Я любил играть роль Бенедикта в «Много шума из ничего». Эта роль очень сочная, яркая. Там есть все. Ну и потом играть Шекспира чрезвычайно интересно. Как говорил мне покойный Борис Леонидович Пастернак: «Наверно, как приятно играть великих писателей! Вот когда вы играете Шекспира, он, наверно, прямо как… как на крыльях вам помогает лететь…» Он был своеобразный очень человек, но, наверно, это было наивно, потому что это помогает, если тебе удалось хорошо играть, а часто классические роли играются плохо и скучно.
На «Много шума…» очень хорошо реагировала публика, а актеру всегда приятно, когда так реагируют. Перевод был хороший. По-моему, Щепкина-Куперник переводила. Шекспир – это традиция в русской литературе. Его безумно любил Пушкин, его очень любил Достоевский.
Но Толстой ненавидел его. Он считал, что это несерьезно, ерунда какая-то. Видно, его раздражало, что почему-то весь мир кроме Толстого еще занят и Шекспиром. Зачем Шекспир, хватит одного Толстого. А Николай Робертович Эрдман называл его ласково – Чудила.
Меня срочно ввели в эту роль, когда Рубен Николаевич Симонов уже не мог играть, ему было трудно, а нужно было ехать на гастроли, по-моему, в Польшу, в Чехословакию. Рубен Николаевич ко мне благоволил и хотел, чтобы я играл. И в общем я имел успех в этой роли, публика очень хорошо принимала.
У артистов принято считать, что, подумаешь, ввод, надо свое создать, а вводиться в чужой рисунок… «не я же играл эту роль, значит, я должен по-другому все сделать». Я считаю это глупостью, ибо спектакль же не будет переделываться оттого, что приходит другой артист. Спектакль создается довольно сложно, у каждого спектакля, как и у человека, своя судьба. И свое рождение особое.
И вот на этом вводе я обидел Рубена Николаевича.
Я разгримировываюсь у себя: мы в одной артистической сидели – я был завтруппой театра, он был художественный руководитель – начальство, и вот артисты прибегают, говорят:
– Сам, сам идет к тебе. Смотрел спектакль, идет к тебе.
Я разгримировываюсь и у рукомойника моюсь мылом.
Он входит.

СОХРАНЁННЫЕ ЗАПИСИ.
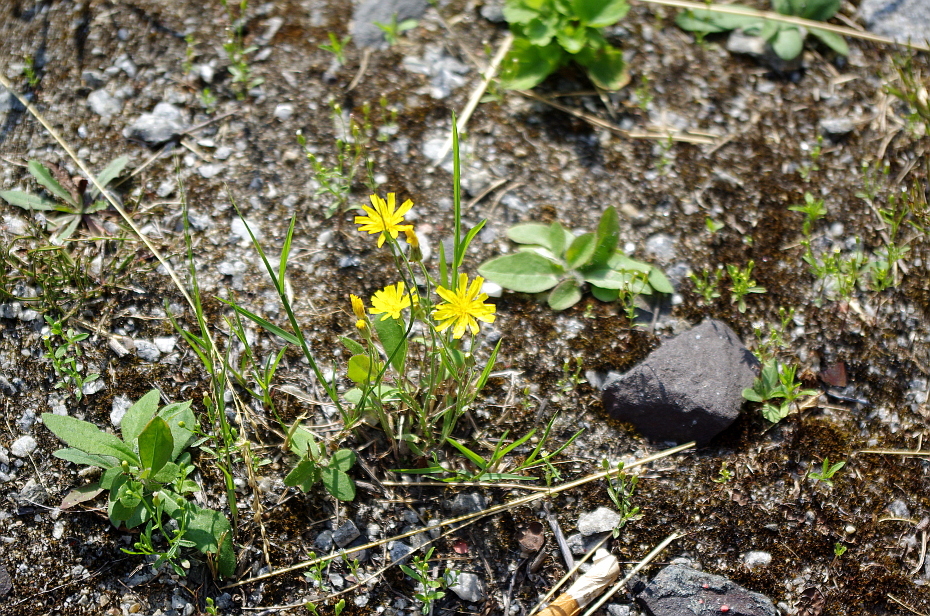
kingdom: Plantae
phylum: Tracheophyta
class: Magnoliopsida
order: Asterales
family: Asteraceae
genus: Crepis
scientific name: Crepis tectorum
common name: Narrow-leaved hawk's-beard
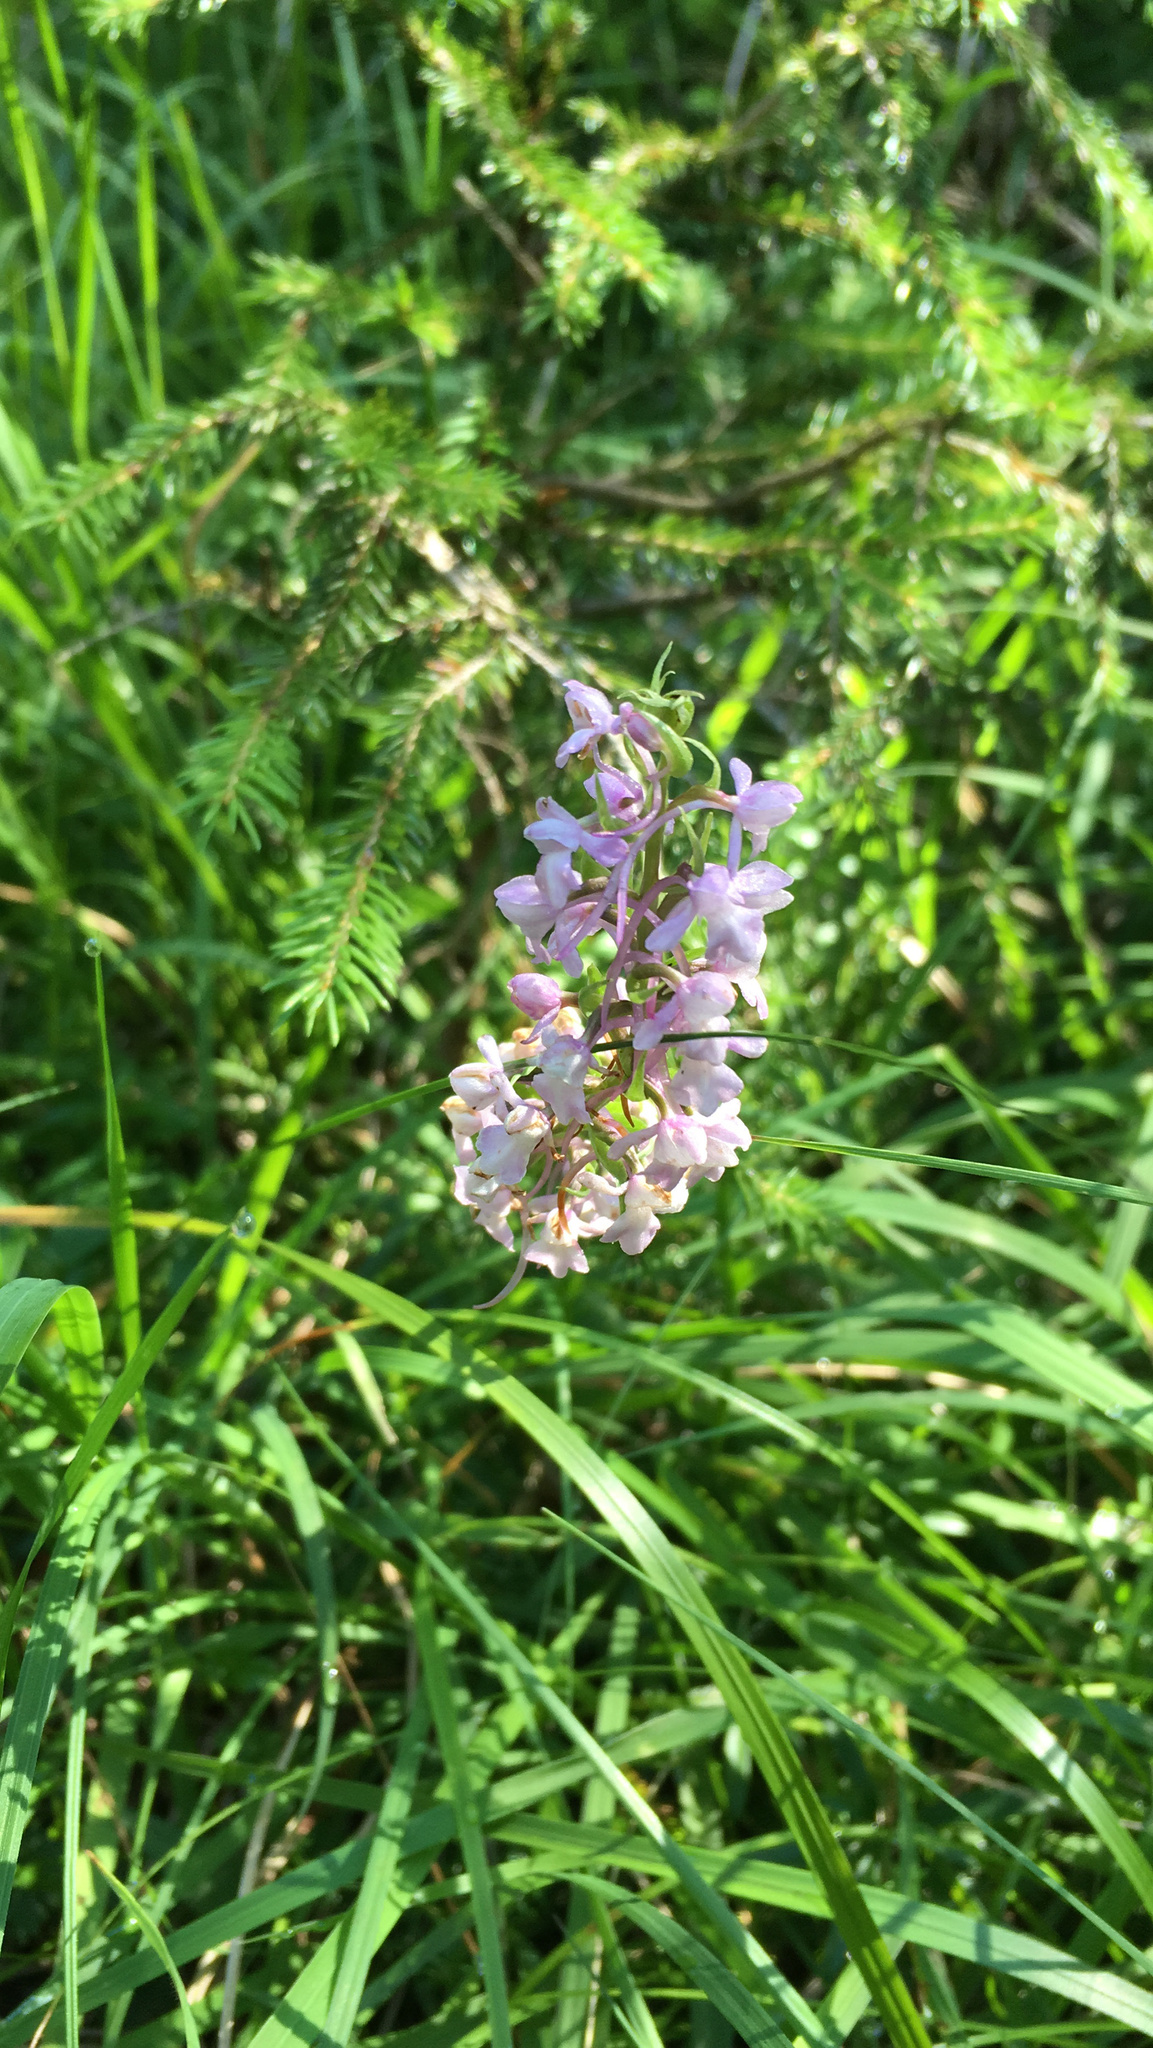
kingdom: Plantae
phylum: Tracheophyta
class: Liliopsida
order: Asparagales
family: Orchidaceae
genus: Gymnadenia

...

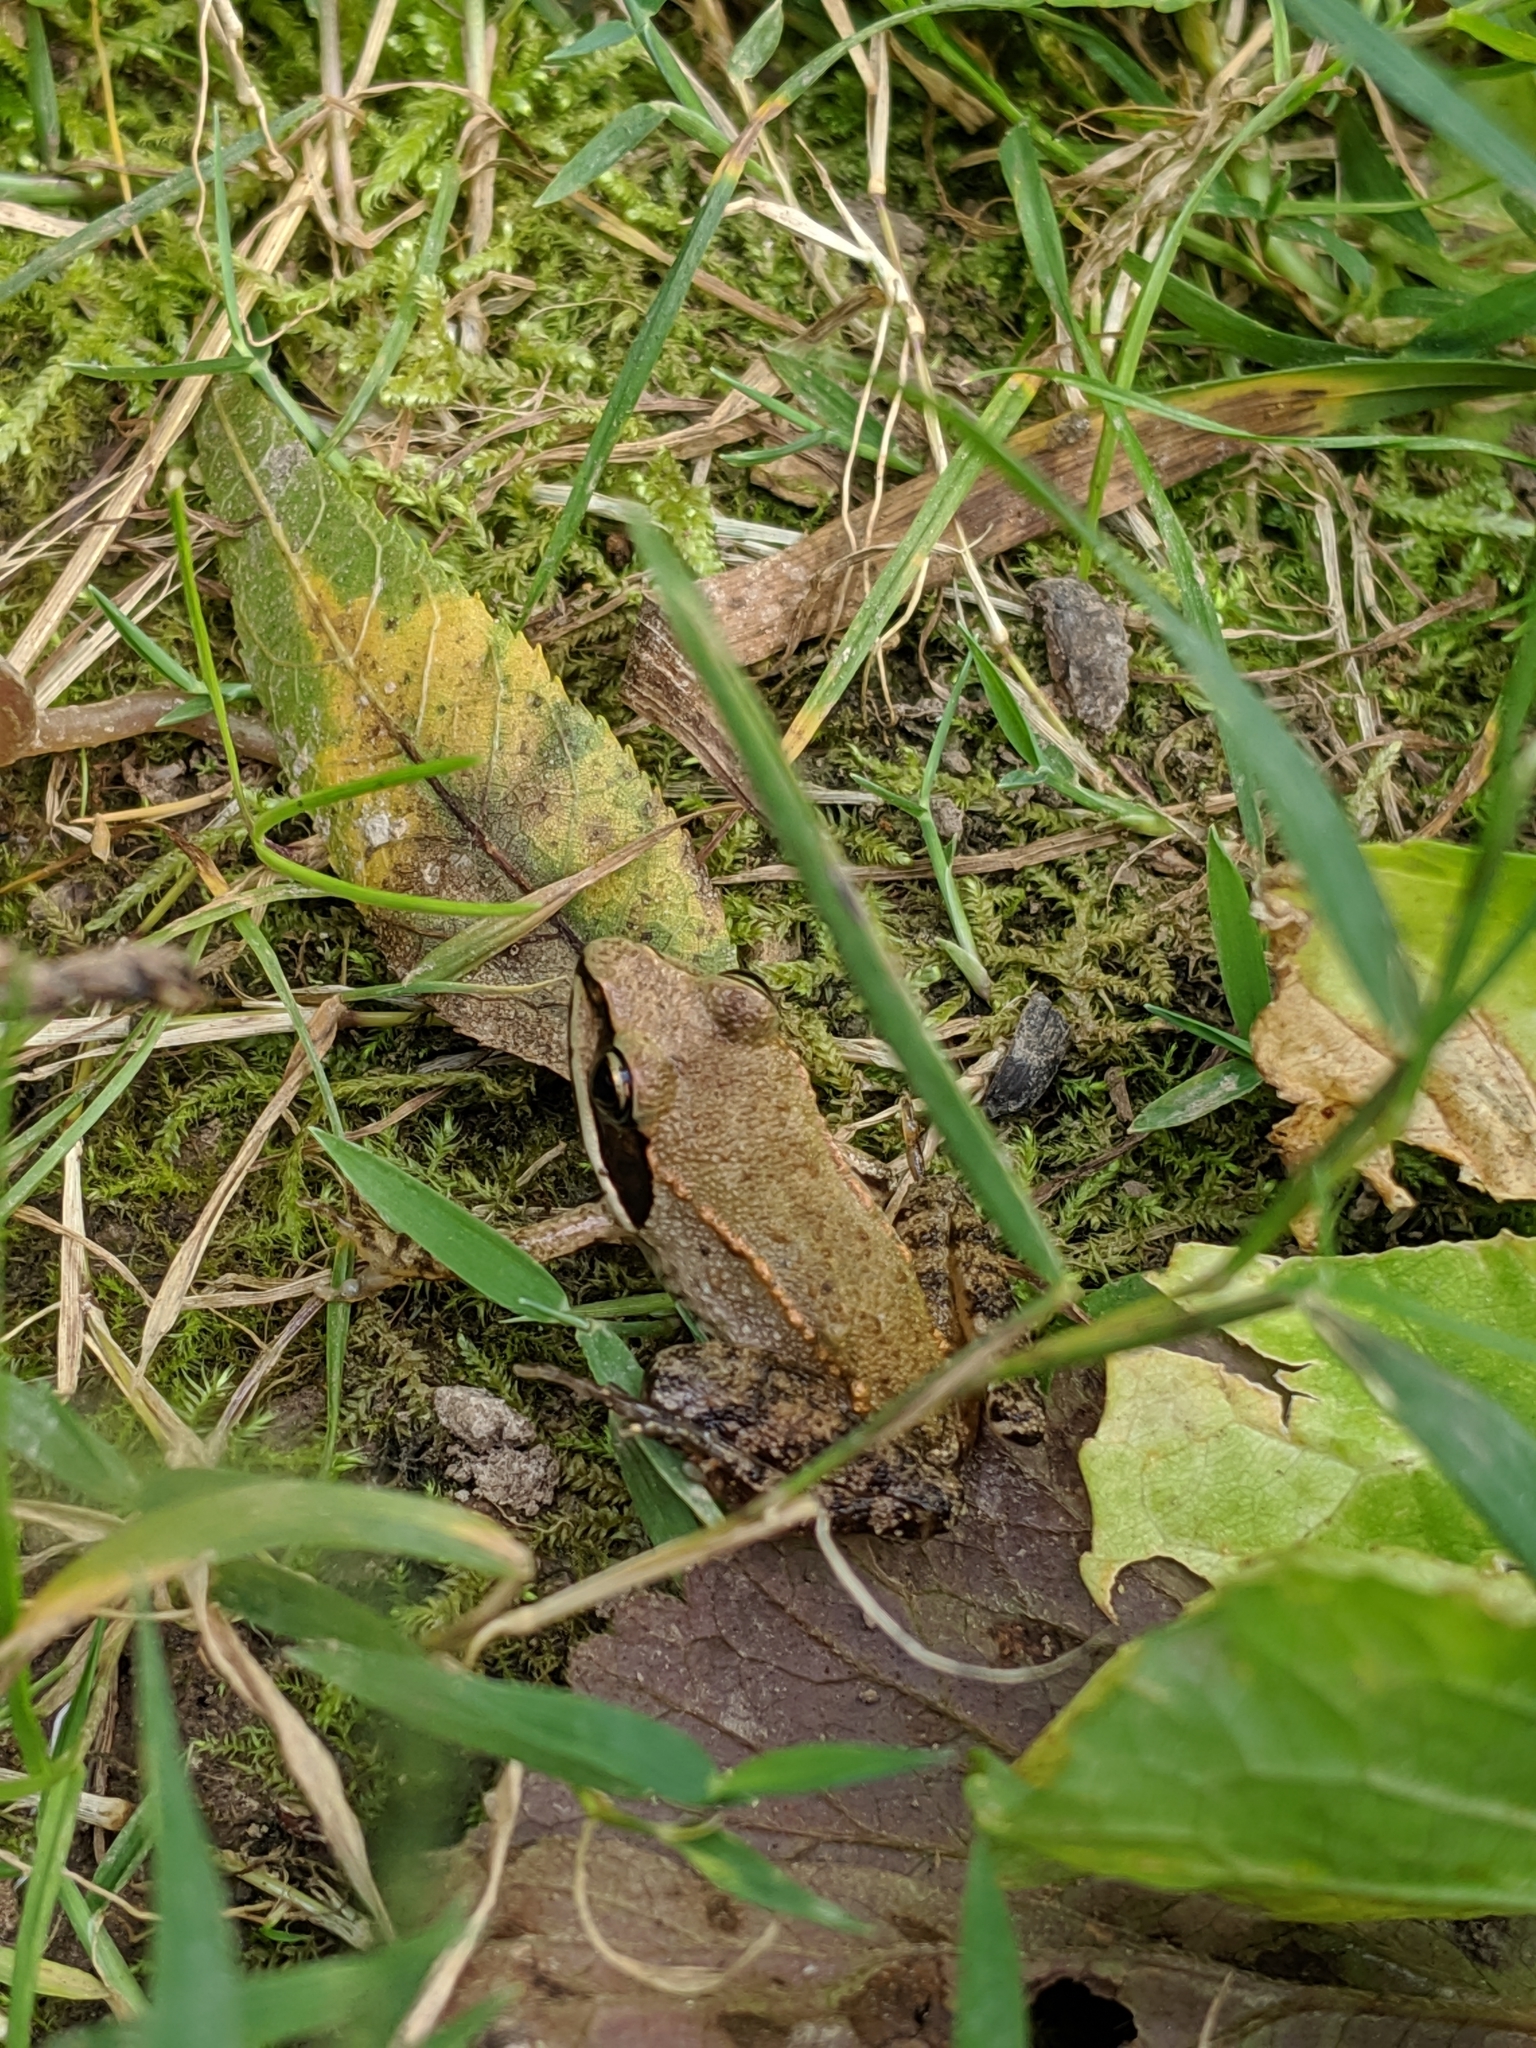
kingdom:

==

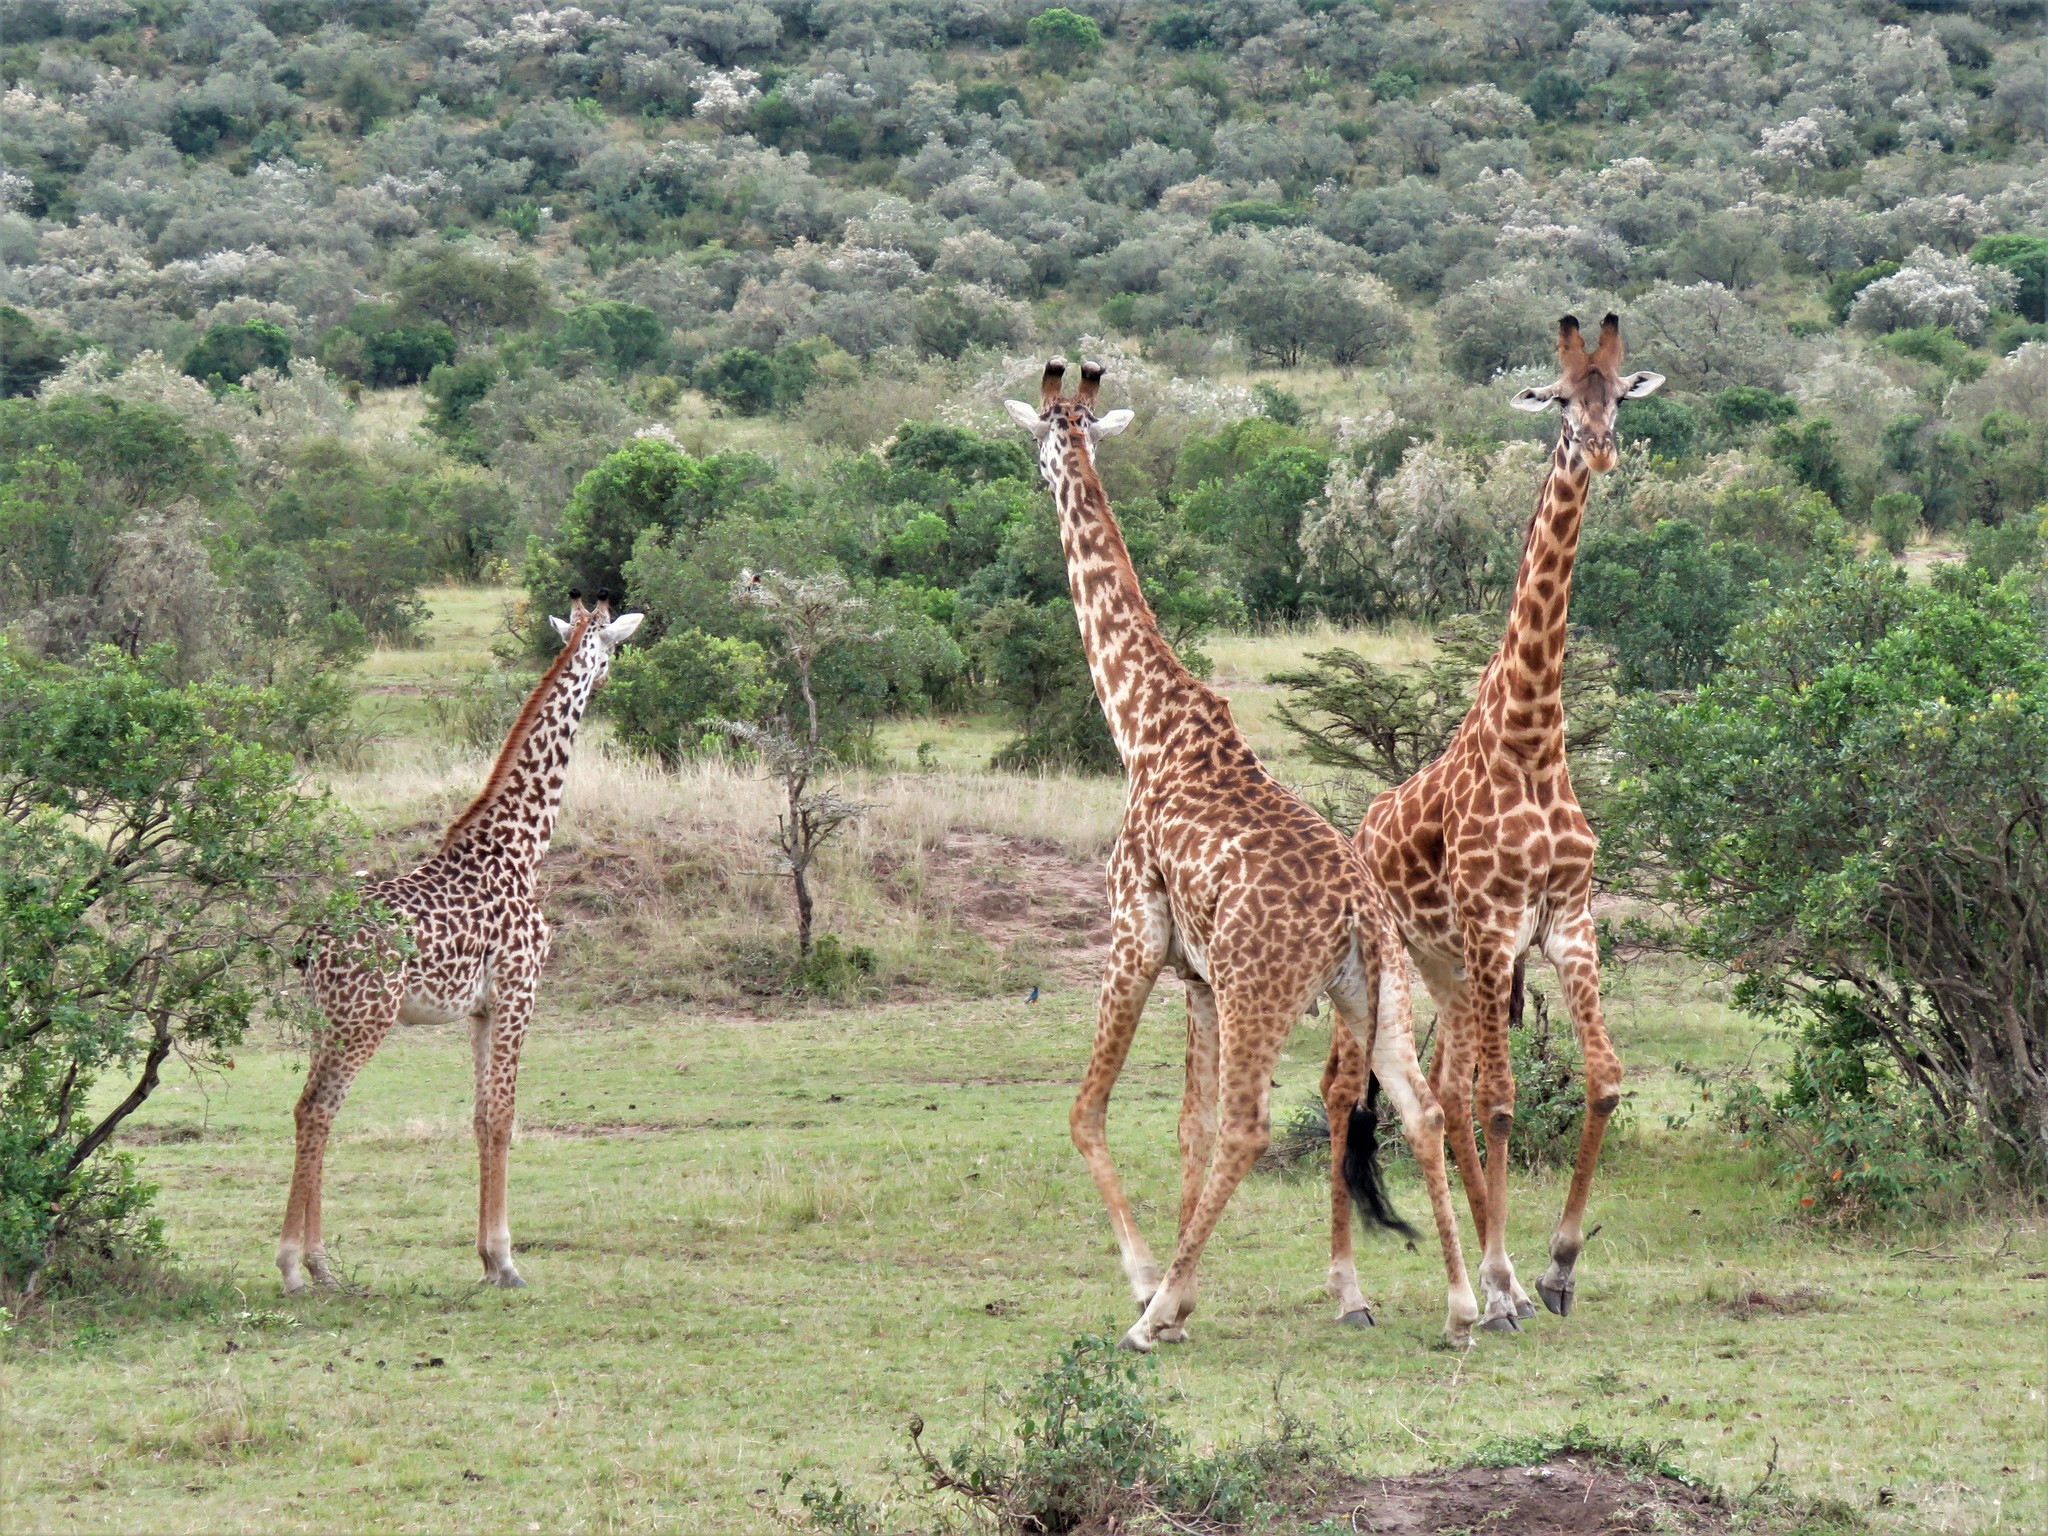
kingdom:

ЗАДАНИЕ A.
Повторите дословно отрывок из текста страницы, начиная со слов «Меня срочно ввели» и продолжая до слов «очень хорошо принимала.» включительно.
ЗАДАНИЕ B.
Преобразуйте только записи, начиная со строки с «class: Magnoliopsida» и продолжая до строки с «family: Orchidaceae» включительно, в CSV с двумя столбцами «ввод» и «вывод»: по одной строке на каждую запись, каждое значение в отдельном поле в кавычках, переносы строк заменены пробелами. Изображения в ответ не включайте.
Текст страницы и записи взяты из разных источников.

ОТВЕТ A.
Меня срочно ввели в эту роль, когда Рубен Николаевич Симонов уже не мог играть, ему было трудно, а нужно было ехать на гастроли, по-моему, в Польшу, в Чехословакию. Рубен Николаевич ко мне благоволил и хотел, чтобы я играл. И в общем я имел успех в этой роли, публика очень хорошо принимала.

ОТВЕТ B.
ввод,вывод
"class:","Magnoliopsida"
"order:","Asterales"
"family:","Asteraceae"
"genus:","Crepis"
"scientific name:","Crepis tectorum"
"common name:","Narrow-leaved hawk's-beard"
"kingdom:","Plantae"
"phylum:","Tracheophyta"
"class:","Liliopsida"
"order:","Asparagales"
"family:","Orchidaceae"